Back in 2009, we wrote our real time collaboration component using Operational Transformations (OT). But when CRDTs started to gain the spotlight, these are the reasons why it didn’t warrant a rewrite to our stack:
#1 Memory issues with tombstones. Marking as deletion has a cost of maintaining them throughout the session.
#2 CRDTs were perfect for plain strings and arbitrary key/value pairs. But when it comes to schematic JSON that has semantic value CRDT was an added overhead. For example, try making a collaborative HTML editor with support for table operations. It is very likely you will end up with a table structure that is invalid to render. In OT analysing, modifying or cancelling ops were much easier.
#3 Since the software is primarily a cloud document editor, a central server is necessary even otherwise. So why not use the server for efficient version management and operation sequencing as well? Why prefer CRDTs whose bulk of complexity comes from eliminating the need of a central system?
Such practical reasons have kept us from venturing into CRDTs. As of now, common editing platforms like Google Docs, Zoho Writer, CKeditor, ProseMirror, Quill, CodeMirror - all of these work with OTs instead of CRDT for collaborative editing.
Or at least that's the lesson I took from all the xi blogs I've read.
Patches are always a little bit garbage, and can cause extra problems with 3 way merges because of it.
At the same time, changes to the lang level would require changes at editor/VC level too.
As en example: a MIX type syntax can separate classes and class-methods into different files, and combine them back again.
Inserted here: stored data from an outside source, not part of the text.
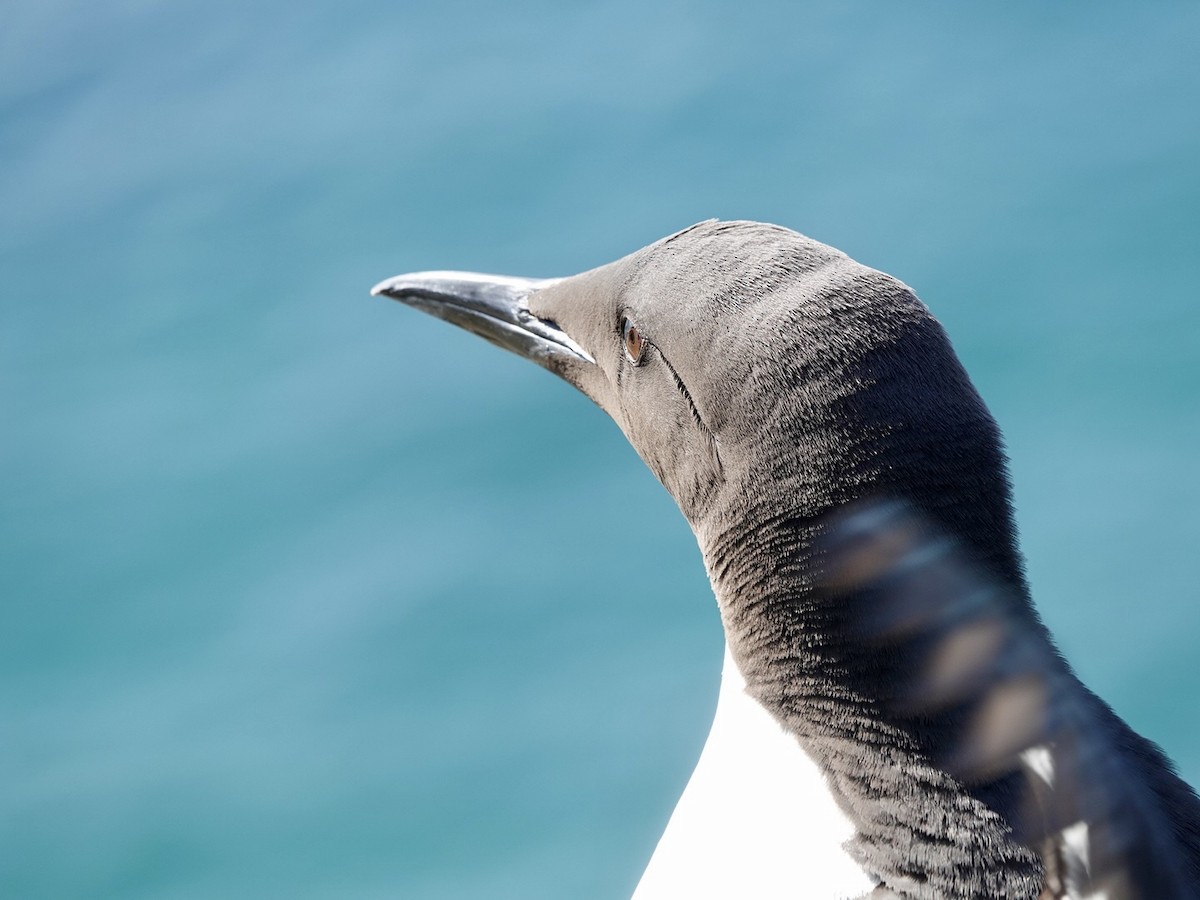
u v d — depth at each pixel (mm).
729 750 6328
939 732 5836
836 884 5703
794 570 6133
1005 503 5996
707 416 6516
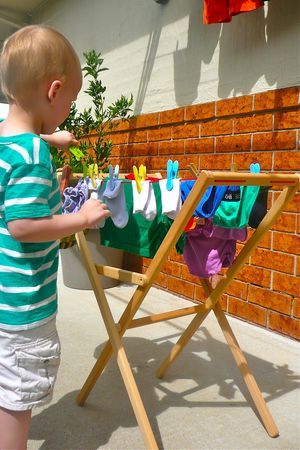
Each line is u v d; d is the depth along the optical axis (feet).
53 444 6.04
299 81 9.11
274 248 9.84
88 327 10.21
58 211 4.97
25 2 19.95
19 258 4.57
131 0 14.11
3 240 4.56
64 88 4.86
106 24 15.55
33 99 4.76
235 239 6.40
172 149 12.56
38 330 4.73
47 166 4.50
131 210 6.23
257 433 6.44
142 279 5.95
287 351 9.16
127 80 14.53
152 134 13.32
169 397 7.33
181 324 10.51
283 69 9.42
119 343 6.01
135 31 13.98
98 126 14.28
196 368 8.38
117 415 6.77
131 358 8.71
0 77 4.89
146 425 5.51
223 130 10.91
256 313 10.32
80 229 4.78
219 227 6.20
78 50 17.54
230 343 6.91
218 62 10.96
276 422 6.72
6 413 4.75
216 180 5.10
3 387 4.71
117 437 6.24
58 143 6.41
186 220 5.40
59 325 10.30
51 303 4.88
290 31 9.27
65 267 13.35
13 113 4.88
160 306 11.76
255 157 10.14
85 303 11.96
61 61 4.76
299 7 9.07
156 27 13.03
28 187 4.33
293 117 9.28
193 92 11.75
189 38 11.81
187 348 9.23
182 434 6.35
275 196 9.71
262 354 9.00
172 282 12.78
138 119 13.85
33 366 4.75
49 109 4.86
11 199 4.33
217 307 7.09
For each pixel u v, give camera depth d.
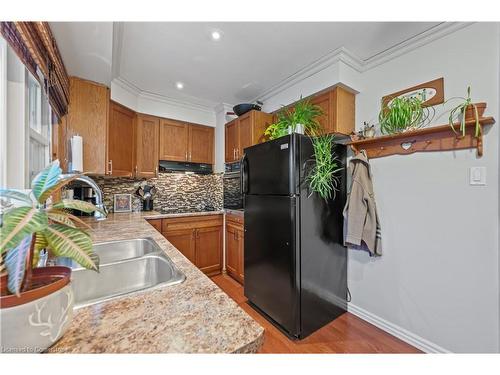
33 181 0.50
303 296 1.68
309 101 2.12
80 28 1.31
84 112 1.99
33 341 0.41
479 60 1.37
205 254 2.82
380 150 1.81
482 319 1.34
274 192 1.80
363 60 1.95
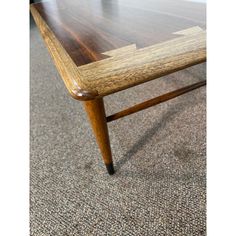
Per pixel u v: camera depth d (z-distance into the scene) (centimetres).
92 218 56
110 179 64
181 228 51
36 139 81
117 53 46
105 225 55
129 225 54
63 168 69
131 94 97
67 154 74
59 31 66
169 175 62
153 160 67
This way moving a class method around in a class won't be seen as removing a method and creating a new one: the file give the specific method an identity, and a method of differentiating between code movement and code alteration.
- Is there a way to materialize all of the past up to some point, throwing out history in the process, so as to reduce the overhead of CRDT?
- Some CRDT algorithms (really, representations of operations) are better at modeling a user's intent -- rather than "insert 'H' at 101, insert 'e' at 102, ..." and so on, it's "insert 'Hello' between ...". As I'm not familiar with OT, I wonder whether this begins to approach OT... In any case, some of the better CRDT algorithms for text editing tend to require more overhead, which is why the preceding thought.
- I'm much more interested in CRDTs for distributed relational databases, where it's much easier to reason about intent. "Relational" really means "has a well defined, enforced schema", while "text" means "anything goes" -- it's necessarily easier to reason about the former than the latter! Even so, a set of related updates to a relational database may be the complex result of a simpler abstraction -a simpler operation that the user intended- and eventual consistency semantics may ruin that result. One way to deal with that is to centralize certain kinds of operations, but those had better be less essential to business continuity.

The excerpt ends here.